The Competition and Markets Authority (“CMA”) has given some indications of how it sees its role in enforcing competition law following the UK’s withdrawal from the EU. Its draft annual plan, which has gone out to consultation and will be finalised shortly, suggests that the CMA expects “to take on a bigger role on the world stage post –Exit”. Key priorities include adjusting for a greater role in enforcement and merger control and international engagement and cooperation.
Separately the CMA has publicised plans for the expansion of its operations in Scotland in preparation for the UK’s withdrawal. Anticipating an increased caseload of work previously managed in Brussels, the plans involve bolstering the regulator’s Edinburgh workforce from 3 to 25-30 employees.
In a press release published on 31 January 2018, the watchdog explained that Brexit is “expected to increase [the organisation’s] merger reviews and investigations into cartels and other anti-competitive behaviours” and added that its expansion “will allow the CMA to build even stronger relationships with consumer and business groups, other regulators in Scotland as well as the Scottish Government and Parliament, and increase its capability to carry out UK-wide projects from Scotland.”
Examples of the regulator’s work outlined in the statement include a case involving Glasgow University, which no longer prevents students from graduating due to unpaid accommodation fees, and the £130,000 fine that Aberdeen-based Balmoral Tanks received for illegally exchanging price information. Keith Brown, the Cabinet Secretary for the Economy, Jobs and Fair Work, commented that the expansion “will support our on-going work around the collaborative economy and ensure that we continue to develop our approach to consumer, competition and regulatory policy.”

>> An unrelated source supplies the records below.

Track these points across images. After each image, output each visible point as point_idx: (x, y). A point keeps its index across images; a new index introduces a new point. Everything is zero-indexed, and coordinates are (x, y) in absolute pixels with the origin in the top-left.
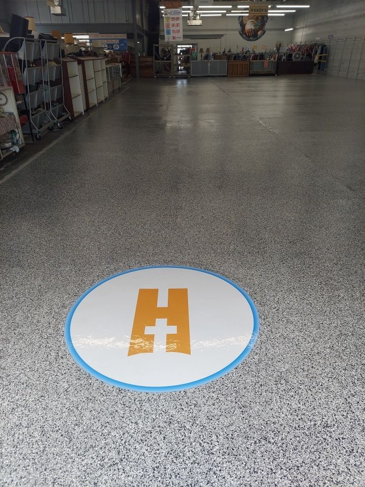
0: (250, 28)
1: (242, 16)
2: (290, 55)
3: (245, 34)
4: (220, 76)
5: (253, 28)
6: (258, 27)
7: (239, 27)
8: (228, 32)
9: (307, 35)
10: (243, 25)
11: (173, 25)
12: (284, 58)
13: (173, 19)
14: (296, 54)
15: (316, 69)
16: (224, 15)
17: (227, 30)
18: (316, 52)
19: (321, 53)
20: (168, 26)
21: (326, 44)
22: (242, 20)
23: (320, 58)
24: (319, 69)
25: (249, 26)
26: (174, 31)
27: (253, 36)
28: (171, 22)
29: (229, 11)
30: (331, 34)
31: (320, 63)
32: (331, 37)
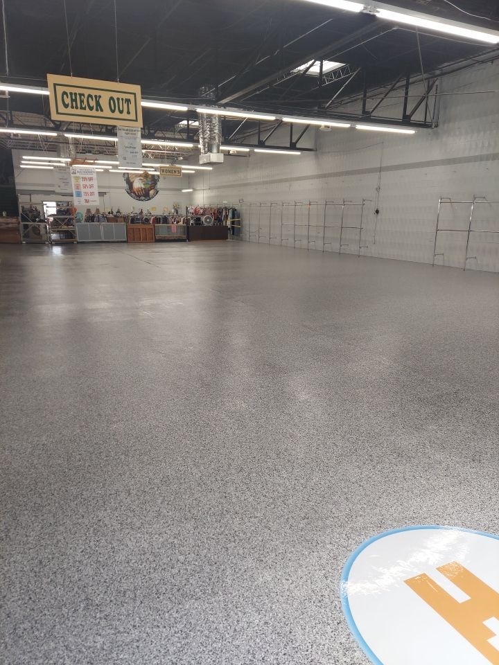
0: (140, 186)
1: (128, 173)
2: (198, 219)
3: (134, 193)
4: (118, 242)
5: (143, 186)
6: (148, 186)
7: (125, 185)
8: (112, 190)
9: (209, 197)
10: (130, 184)
11: (85, 186)
12: (192, 222)
13: (84, 179)
14: (206, 219)
15: (230, 234)
16: (106, 171)
17: (109, 187)
18: (227, 216)
19: (233, 217)
20: (78, 187)
21: (236, 208)
22: (128, 178)
23: (233, 223)
24: (233, 234)
25: (138, 184)
26: (86, 194)
27: (144, 195)
28: (82, 183)
29: (115, 167)
30: (241, 198)
31: (233, 228)
32: (241, 201)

The CMA does not appear to have provided further details in relation to the expansion in Scotland other than its initial announcement.
As with all matters related to Brexit, considerable uncertainty remains. What does however appear to be clear from these developments is the CMA’s intention to vigorously enforce competition law post Brexit. Of course budget and staffing issues may have an impact on these plans.